### [Material provided]
#####

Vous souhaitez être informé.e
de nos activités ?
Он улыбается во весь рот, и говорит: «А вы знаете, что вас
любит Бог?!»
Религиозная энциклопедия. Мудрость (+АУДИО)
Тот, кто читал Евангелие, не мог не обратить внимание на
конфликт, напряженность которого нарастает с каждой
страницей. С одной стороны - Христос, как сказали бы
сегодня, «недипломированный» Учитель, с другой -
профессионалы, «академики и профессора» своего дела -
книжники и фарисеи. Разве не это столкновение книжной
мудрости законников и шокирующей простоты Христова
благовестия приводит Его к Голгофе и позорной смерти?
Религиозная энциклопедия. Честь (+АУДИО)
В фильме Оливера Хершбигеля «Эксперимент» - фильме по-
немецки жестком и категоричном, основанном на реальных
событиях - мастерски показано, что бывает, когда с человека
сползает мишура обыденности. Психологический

#####

### [What you are asked to do]
From the line containing "благовестия приводит Его" through the end of the material, print each line exactly as it appears.

### [Exercise output]
благовестия приводит Его к Голгофе и позорной смерти?
Религиозная энциклопедия. Честь (+АУДИО)
В фильме Оливера Хершбигеля «Эксперимент» - фильме по-
немецки жестком и категоричном, основанном на реальных
событиях - мастерски показано, что бывает, когда с человека
сползает мишура обыденности. Психологический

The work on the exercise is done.